The major effector organ for thermogenesis during inflammation or experimental pyrogen-induced fever in rodents is the brown adipose tissue (BAT). Prostaglandin E2 (PGE2) microinjection into the medial preoptic area (POA) of rats leads to hyperthermia through an increase in BAT thermogenesis and induces pyrogenic signal transmission towards the raphe pallidus nucleus (RPa), a brainstem nucleus known to contain sympathetic premotor neurons for BAT control. The medial POA has a high expression of prostaglandin E receptor subtype EP3 (EP3R) on POA neurons, suggesting that these EP3R are main central targets of PGE2 to mediate BAT thermogenesis. To reveal central command neurons that contain EP3R and polysynaptically project to the BAT, we combined EP3R immunohistochemistry with the detection of transneuronally labelled neurons that were infected after injection of pseudorabies virus into the BAT. Neurons double-labelled with EP3R and viral surface antigens were particularly numerous in two brain regions, the medial POA and the RPa. Of all medial POA neurons that became virally infected 71 h after BAT inoculation, about 40% expressed the EP3R. This subpopulation of POA neurons is the origin of a complete neuronal chain that connects potential PGE2-sensitive POA neurons with the BAT. As for the efferent pathway of pyrogenic signal transmission, we hypothesize that neurons of this subpopulation of EP3R expressing POA neurons convey their pyrogenic signals towards the BAT via the RPa. We additionally observed that two-thirds of those RPa neurons that polysynaptically project to the interscapular BAT also expressed the EP3R, suggesting that RPa neurons themselves might possess prostaglandin sensitivity that is able to modulate BAT thermogenesis under febrile conditions.

Anatomical substrates for the central control of sympathetic outflow to interscapular adipose tissue during cold exposure.

The thermogenic activity of interscapular brown adipose tissue (IBAT) in response to physiologic stimuli, such as cold exposure, is controlled by its sympathetic innervation. To determine which brain regions might be involved in the regulation of cold-evoked increases in sympathetic outflow to IBAT, the present study compared central nervous system (CNS) areas activated by cold exposure with brain regions anatomically linked to the sympathetic innervation of IBAT. Immunocytochemical localization of Fos was examined in the brains of rats exposed to 4 degrees C for 4 hours. In a separate group of rats, the neural circuit involved in IBAT control, including the location of sympathetic preganglionic neurons in the spinal cord, was characterized with pseudorabies virus, a retrograde transynaptic tracer. Central noradrenergic and serotonergic groups related to the sympathetic outflow to IBAT also were identified. Localization of viral antigens at different survival times (66-96 hours) revealed infection in circumscribed CNS populations, but only a subset of the regions comprising this circuitry showed cold-evoked Fos expression.

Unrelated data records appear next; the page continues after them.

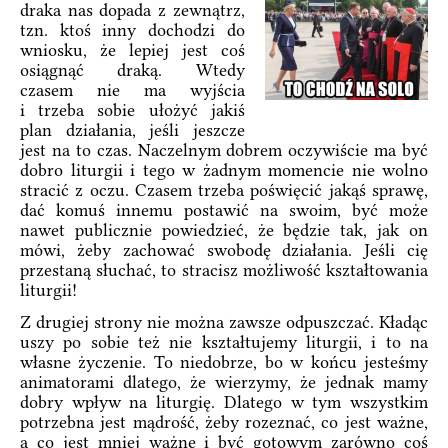
draka nas dopada z zewnątrz,
tzn. ktoś inny dochodzi do
wniosku, że lepiej jest coś
osiągnąć draką. Wtedy
czasem nie ma wyjścia
i trzeba sobie ułożyć jakiś
plan działania, jeśli jeszcze
jest na to czas. Naczelnym dobrem oczywiście ma być
dobro liturgii i tego w żadnym momencie nie wolno
stracić z oczu. Czasem trzeba poświęcić jakąś sprawę,
dać komuś innemu postawić na swoim, być może
nawet publicznie powiedzieć, że będzie tak, jak on
mówi, żeby zachować swobodę działania. Jeśli cię
przestaną słuchać, to stracisz możliwość kształtowania
liturgii!
Z drugiej strony nie można zawsze odpuszczać. Kładąc
uszy po sobie też nie kształtujemy liturgii, i to na
własne życzenie. To niedobrze, bo w końcu jesteśmy
animatorami dlatego, że wierzymy, że jednak mamy
dobry wpływ na liturgię. Dlatego w tym wszystkim
potrzebna jest mądrość, żeby rozeznać, co jest ważne,
a co jest mniej ważne i być gotowym zarówno coś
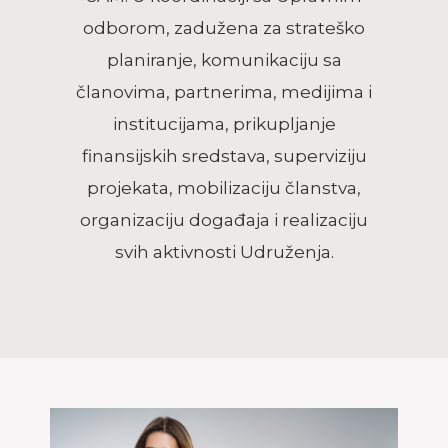
odborom, zadužena za strateško
planiranje, komunikaciju sa
članovima, partnerima, medijima i
institucijama, prikupljanje
finansijskih sredstava, superviziju
projekata, mobilizaciju članstva,
organizaciju događaja i realizaciju
svih aktivnosti Udruženja.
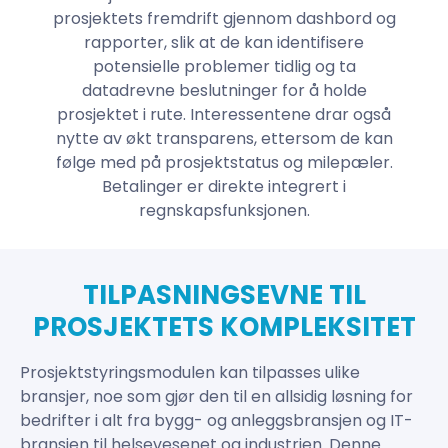
prosjektets fremdrift gjennom dashbord og
rapporter, slik at de kan identifisere
potensielle problemer tidlig og ta
datadrevne beslutninger for å holde
prosjektet i rute. Interessentene drar også
nytte av økt transparens, ettersom de kan
følge med på prosjektstatus og milepæler.
Betalinger er direkte integrert i
regnskapsfunksjonen.
TILPASNINGSEVNE TIL
PROSJEKTETS KOMPLEKSITET
Prosjektstyringsmodulen kan tilpasses ulike
bransjer, noe som gjør den til en allsidig løsning for
bedrifter i alt fra bygg- og anleggsbransjen og IT-
bransjen til helsevesenet og industrien. Denne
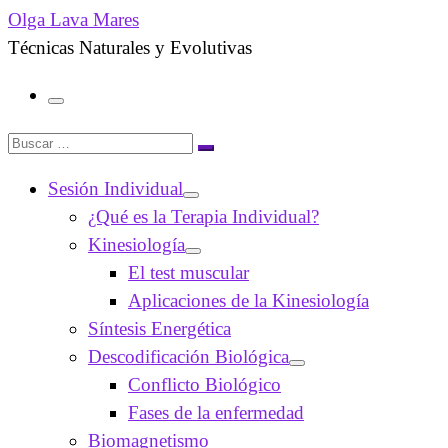
Olga Lava Mares
Técnicas Naturales y Evolutivas
Menú
Buscar
Buscar
…
Sesión Individual
¿Qué es la Terapia Individual?
Kinesiología
El test muscular
Aplicaciones de la Kinesiología
Síntesis Energética
Descodificación Biológica
Conflicto Biológico
Fases de la enfermedad
Biomagnetismo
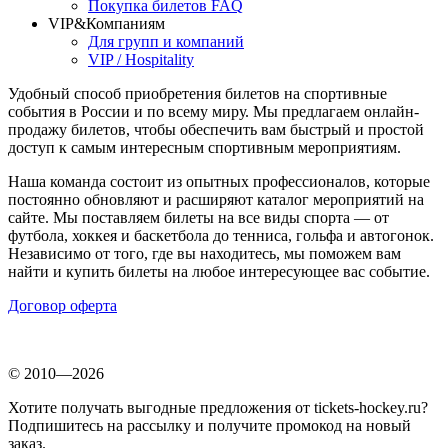
Покупка билетов FAQ
VIP&Компаниям
Для групп и компаний
VIP / Hospitality
Удобный способ приобретения билетов на спортивные
события в России и по всему миру. Мы предлагаем онлайн-
продажу билетов, чтобы обеспечить вам быстрый и простой
доступ к самым интересным спортивным мероприятиям.
Наша команда состоит из опытных профессионалов, которые
постоянно обновляют и расширяют каталог мероприятий на
сайте. Мы поставляем билеты на все виды спорта — от
футбола, хоккея и баскетбола до тенниса, гольфа и автогонок.
Независимо от того, где вы находитесь, мы поможем вам
найти и купить билеты на любое интересующее вас событие.
Договор оферта
© 2010—2026
Хотите получать выгодные предложения от tickets-hockey.ru?
Подпишитесь на рассылку и получите промокод на новый
заказ.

The raphe pallidus and the ventromedial parvicellular subdivision of the paraventricular hypothalamic nucleus (PVH), both infected at early survival times, were the main areas containing sympathetic premotor neurons activated by cold exposure. Major cold-sensitive areas projecting to spinal interneurons or to regions containing sympathetic premotor neurons, which became infected at intermediate intervals, included lateral hypothalamic, perifornical, and retrochiasmatic areas, anterior and posterior PVH, ventrolateral periaqueductal gray, and Barrington's nucleus. Areas infected later, most likely related to reception of cold-related signals, comprised the lateral preoptic area, parastrial nucleus, dorsomedial hypothalamic nucleus, lateral parabrachial nucleus, and nucleus of the solitary tract. These interconnected areas, identified by combining functional and retrograde anatomic approaches, likely constitute the central circuitry responsible for the increase in sympathetic outflow to IBAT during cold-evoked thermogenesis.